## What you will do
Read the records below. Copy each line where the string "woman" occurs.

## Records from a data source
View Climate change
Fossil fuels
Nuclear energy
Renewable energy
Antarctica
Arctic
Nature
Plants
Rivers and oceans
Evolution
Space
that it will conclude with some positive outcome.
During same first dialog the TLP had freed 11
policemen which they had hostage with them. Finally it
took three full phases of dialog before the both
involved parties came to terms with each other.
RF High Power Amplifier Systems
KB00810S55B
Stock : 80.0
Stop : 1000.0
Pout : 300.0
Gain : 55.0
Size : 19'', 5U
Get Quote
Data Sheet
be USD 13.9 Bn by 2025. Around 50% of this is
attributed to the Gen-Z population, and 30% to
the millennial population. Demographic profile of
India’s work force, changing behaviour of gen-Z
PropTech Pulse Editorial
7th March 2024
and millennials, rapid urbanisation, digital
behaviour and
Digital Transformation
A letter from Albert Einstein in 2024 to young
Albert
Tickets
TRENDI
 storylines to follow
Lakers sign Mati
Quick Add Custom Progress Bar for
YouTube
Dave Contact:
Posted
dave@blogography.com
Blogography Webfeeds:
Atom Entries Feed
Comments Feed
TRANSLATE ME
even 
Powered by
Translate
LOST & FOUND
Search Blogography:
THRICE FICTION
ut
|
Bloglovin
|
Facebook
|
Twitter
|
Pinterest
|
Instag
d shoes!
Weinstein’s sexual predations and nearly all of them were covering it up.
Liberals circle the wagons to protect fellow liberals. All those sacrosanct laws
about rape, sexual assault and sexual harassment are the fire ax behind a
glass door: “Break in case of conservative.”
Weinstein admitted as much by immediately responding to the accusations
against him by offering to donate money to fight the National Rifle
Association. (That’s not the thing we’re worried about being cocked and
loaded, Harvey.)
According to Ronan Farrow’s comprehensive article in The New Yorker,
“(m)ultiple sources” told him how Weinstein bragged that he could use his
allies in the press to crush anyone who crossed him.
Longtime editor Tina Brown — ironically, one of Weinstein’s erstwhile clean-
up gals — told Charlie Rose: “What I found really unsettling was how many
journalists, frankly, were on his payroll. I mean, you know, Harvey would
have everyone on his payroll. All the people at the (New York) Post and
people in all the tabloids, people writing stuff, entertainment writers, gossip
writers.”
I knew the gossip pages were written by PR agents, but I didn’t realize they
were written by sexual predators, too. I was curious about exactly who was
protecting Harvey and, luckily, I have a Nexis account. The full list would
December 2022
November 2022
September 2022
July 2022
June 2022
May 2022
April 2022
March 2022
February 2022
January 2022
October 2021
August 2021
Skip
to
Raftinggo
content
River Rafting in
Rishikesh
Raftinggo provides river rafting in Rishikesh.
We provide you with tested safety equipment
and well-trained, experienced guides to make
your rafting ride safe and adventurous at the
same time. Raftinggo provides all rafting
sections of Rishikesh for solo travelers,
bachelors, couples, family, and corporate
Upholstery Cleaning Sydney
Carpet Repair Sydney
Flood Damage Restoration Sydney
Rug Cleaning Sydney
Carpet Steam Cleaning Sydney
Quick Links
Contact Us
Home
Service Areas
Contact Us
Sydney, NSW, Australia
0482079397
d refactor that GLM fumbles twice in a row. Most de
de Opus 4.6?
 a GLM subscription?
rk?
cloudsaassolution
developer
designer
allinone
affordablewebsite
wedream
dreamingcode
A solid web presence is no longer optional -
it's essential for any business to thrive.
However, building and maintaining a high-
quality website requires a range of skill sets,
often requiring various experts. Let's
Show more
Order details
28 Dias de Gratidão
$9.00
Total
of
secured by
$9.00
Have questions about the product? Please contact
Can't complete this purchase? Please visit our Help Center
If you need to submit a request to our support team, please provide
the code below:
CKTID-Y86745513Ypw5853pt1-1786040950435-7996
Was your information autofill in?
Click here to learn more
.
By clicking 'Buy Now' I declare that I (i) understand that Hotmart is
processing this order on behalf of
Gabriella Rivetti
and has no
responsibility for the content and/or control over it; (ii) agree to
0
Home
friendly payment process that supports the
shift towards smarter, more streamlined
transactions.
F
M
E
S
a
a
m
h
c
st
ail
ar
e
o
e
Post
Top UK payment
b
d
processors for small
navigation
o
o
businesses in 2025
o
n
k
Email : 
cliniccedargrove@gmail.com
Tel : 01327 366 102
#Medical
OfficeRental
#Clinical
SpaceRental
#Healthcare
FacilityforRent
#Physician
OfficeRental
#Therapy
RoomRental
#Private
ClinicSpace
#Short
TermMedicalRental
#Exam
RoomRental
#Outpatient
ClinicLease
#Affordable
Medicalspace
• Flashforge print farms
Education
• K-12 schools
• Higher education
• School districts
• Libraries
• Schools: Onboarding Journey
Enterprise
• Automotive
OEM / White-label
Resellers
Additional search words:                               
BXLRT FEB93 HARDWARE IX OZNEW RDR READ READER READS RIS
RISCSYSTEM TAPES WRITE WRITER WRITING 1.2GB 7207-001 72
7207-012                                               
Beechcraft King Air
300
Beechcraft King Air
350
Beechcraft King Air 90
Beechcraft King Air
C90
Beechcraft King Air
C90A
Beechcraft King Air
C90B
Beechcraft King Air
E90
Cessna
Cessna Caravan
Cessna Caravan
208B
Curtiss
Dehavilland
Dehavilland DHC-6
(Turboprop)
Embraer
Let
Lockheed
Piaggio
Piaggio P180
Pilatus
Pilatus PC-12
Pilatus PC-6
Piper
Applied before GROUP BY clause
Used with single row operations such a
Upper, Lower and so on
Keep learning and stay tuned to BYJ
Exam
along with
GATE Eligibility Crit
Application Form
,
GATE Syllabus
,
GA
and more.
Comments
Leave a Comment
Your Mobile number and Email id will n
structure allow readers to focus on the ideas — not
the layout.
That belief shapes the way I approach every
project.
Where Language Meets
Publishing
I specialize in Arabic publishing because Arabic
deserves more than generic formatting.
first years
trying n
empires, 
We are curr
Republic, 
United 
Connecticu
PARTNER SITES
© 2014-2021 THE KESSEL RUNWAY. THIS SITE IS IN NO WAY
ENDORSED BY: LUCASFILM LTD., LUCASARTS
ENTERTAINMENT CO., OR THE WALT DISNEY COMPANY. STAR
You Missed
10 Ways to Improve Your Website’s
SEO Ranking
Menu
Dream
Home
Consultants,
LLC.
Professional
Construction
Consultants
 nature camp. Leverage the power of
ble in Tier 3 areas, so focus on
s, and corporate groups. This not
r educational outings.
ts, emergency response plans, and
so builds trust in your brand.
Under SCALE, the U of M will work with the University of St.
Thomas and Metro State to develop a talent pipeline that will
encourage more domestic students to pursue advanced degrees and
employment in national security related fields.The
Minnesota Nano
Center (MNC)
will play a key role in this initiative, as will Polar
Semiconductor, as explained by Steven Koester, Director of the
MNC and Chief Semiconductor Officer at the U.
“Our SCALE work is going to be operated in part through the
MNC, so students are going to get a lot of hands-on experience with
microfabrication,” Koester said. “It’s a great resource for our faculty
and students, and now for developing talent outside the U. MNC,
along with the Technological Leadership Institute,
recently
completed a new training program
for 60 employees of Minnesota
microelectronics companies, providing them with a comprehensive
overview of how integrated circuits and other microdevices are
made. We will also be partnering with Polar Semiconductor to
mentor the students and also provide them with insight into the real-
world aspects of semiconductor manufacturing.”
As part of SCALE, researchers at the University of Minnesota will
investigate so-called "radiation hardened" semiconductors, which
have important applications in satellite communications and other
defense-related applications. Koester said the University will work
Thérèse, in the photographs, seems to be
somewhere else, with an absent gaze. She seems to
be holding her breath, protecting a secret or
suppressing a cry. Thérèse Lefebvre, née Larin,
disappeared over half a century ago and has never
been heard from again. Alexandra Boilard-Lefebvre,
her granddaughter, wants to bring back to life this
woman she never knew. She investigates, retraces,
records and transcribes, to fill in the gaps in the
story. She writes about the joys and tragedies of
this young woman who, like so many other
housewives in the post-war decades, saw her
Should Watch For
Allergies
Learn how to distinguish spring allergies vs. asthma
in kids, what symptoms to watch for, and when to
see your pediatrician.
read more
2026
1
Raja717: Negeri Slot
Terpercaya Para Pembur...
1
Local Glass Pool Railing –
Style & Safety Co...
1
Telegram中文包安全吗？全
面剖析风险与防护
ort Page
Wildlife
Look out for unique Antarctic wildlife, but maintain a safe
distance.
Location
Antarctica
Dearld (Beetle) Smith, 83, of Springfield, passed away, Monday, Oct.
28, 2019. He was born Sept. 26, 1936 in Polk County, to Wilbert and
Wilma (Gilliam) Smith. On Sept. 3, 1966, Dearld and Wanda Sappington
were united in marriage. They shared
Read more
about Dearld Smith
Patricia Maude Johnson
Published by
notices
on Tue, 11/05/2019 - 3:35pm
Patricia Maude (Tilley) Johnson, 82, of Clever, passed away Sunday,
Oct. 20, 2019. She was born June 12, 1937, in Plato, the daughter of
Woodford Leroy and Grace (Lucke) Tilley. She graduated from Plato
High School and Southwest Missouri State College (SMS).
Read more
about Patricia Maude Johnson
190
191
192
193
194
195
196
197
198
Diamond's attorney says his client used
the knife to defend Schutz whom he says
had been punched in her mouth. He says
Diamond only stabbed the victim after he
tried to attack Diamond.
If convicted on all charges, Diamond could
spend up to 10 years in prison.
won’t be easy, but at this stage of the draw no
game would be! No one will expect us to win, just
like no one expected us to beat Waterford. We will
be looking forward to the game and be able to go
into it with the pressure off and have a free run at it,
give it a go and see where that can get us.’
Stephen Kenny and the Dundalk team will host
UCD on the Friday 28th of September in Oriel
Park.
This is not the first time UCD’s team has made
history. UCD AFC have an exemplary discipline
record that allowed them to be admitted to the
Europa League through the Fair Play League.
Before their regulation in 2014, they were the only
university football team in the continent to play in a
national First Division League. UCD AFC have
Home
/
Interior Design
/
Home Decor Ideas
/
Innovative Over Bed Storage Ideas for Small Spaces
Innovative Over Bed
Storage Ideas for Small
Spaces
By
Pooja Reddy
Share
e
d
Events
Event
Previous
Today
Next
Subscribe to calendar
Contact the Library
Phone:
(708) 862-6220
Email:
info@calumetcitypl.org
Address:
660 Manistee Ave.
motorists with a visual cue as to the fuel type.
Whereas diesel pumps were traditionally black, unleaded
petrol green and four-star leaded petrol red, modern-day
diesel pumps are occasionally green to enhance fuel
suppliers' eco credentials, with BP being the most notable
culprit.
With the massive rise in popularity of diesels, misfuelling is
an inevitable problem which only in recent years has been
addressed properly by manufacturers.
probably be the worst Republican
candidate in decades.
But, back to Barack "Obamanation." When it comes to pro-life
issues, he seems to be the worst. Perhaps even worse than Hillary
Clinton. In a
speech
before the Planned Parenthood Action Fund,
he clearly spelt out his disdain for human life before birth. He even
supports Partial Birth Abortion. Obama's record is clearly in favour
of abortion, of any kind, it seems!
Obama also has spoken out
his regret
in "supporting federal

## Exercise solution
woman she never knew. She investigates, retraces,
this young woman who, like so many other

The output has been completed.